_Problem statement_
Write out every line of text in the listing below, reproducing each one exactly and leaving the pictures out.

_Data for analysis_
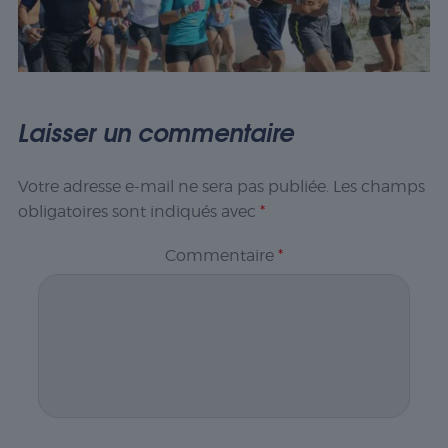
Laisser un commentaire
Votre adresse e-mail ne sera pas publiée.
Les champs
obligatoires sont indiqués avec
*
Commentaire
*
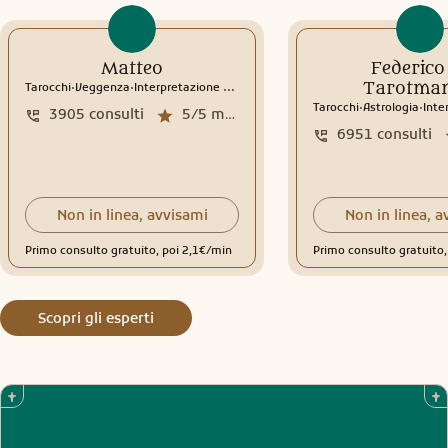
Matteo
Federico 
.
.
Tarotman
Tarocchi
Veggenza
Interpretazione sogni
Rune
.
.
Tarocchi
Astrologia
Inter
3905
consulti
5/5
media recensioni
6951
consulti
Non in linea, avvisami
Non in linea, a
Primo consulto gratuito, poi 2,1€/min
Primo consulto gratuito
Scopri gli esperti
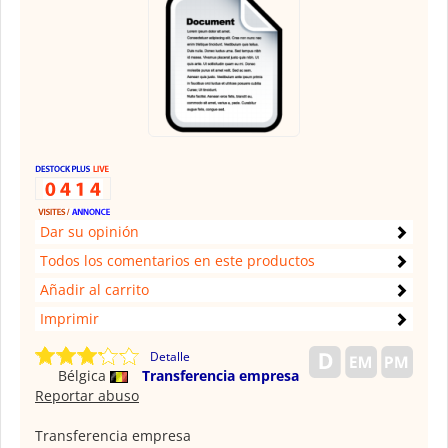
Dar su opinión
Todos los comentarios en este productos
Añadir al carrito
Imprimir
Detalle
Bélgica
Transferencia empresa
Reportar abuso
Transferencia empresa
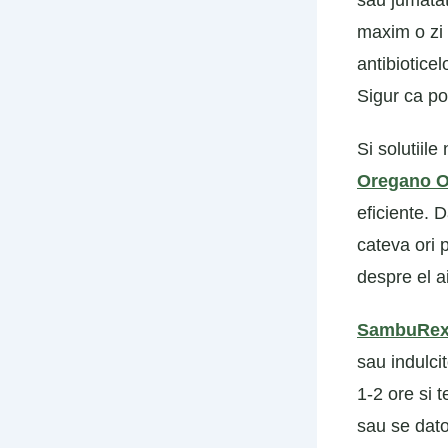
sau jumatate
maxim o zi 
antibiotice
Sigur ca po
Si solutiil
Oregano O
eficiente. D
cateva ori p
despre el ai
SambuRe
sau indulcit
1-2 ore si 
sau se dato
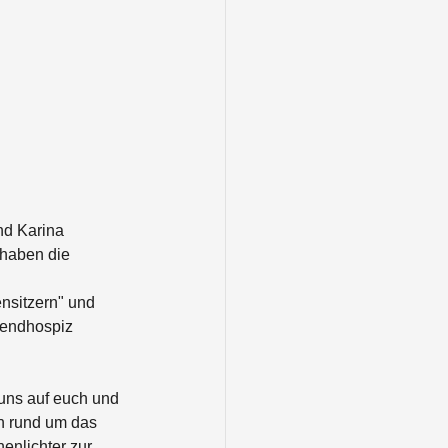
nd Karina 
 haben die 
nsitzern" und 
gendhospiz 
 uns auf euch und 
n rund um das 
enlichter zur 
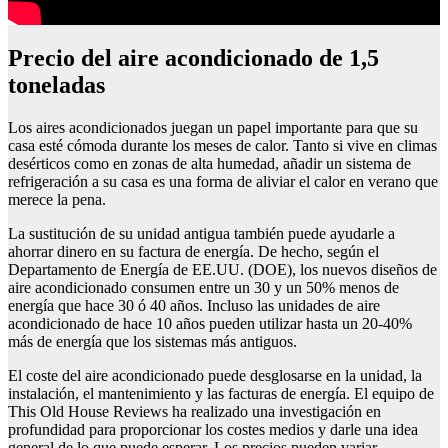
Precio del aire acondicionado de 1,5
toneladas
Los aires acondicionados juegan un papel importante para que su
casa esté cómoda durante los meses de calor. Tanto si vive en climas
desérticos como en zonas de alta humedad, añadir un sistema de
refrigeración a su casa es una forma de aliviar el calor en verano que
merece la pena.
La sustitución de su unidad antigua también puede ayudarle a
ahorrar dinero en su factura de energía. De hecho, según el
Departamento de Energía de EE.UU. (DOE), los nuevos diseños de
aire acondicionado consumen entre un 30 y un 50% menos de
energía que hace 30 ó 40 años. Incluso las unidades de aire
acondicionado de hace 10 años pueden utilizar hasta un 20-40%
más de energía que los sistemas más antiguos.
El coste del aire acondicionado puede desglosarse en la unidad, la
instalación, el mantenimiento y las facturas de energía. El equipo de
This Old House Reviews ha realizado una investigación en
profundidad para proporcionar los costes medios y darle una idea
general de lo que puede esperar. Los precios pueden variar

_Result of this task_
Laisser un commentaire
Votre adresse e-mail ne sera pas publiée.
Les champs
obligatoires sont indiqués avec
*
Commentaire
*
Matteo
Federico 
.
.
Tarotman
Tarocchi
Veggenza
Interpretazione sogni
Rune
.
.
Tarocchi
Astrologia
Inter
3905
consulti
5/5
media recensioni
6951
consulti
Non in linea, avvisami
Non in linea, a
Primo consulto gratuito, poi 2,1€/min
Primo consulto gratuito
Scopri gli esperti
Dar su opinión
Todos los comentarios en este productos
Añadir al carrito
Imprimir
Detalle
Bélgica
Transferencia empresa
Reportar abuso
Transferencia empresa
sau jumatate
maxim o zi 
antibiotice
Sigur ca po
Si solutiil
Oregano O
eficiente. D
cateva ori p
despre el ai
SambuRe
sau indulcit
1-2 ore si 
sau se dato
nd Karina 
 haben die 
nsitzern" und 
gendhospiz 
 uns auf euch und 
n rund um das 
enlichter zur 
Precio del aire acondicionado de 1,5
toneladas
Los aires acondicionados juegan un papel importante para que su
casa esté cómoda durante los meses de calor. Tanto si vive en climas
desérticos como en zonas de alta humedad, añadir un sistema de
refrigeración a su casa es una forma de aliviar el calor en verano que
merece la pena.
La sustitución de su unidad antigua también puede ayudarle a
ahorrar dinero en su factura de energía. De hecho, según el
Departamento de Energía de EE.UU. (DOE), los nuevos diseños de
aire acondicionado consumen entre un 30 y un 50% menos de
energía que hace 30 ó 40 años. Incluso las unidades de aire
acondicionado de hace 10 años pueden utilizar hasta un 20-40%
más de energía que los sistemas más antiguos.
El coste del aire acondicionado puede desglosarse en la unidad, la
instalación, el mantenimiento y las facturas de energía. El equipo de
This Old House Reviews ha realizado una investigación en
profundidad para proporcionar los costes medios y darle una idea
general de lo que puede esperar. Los precios pueden variar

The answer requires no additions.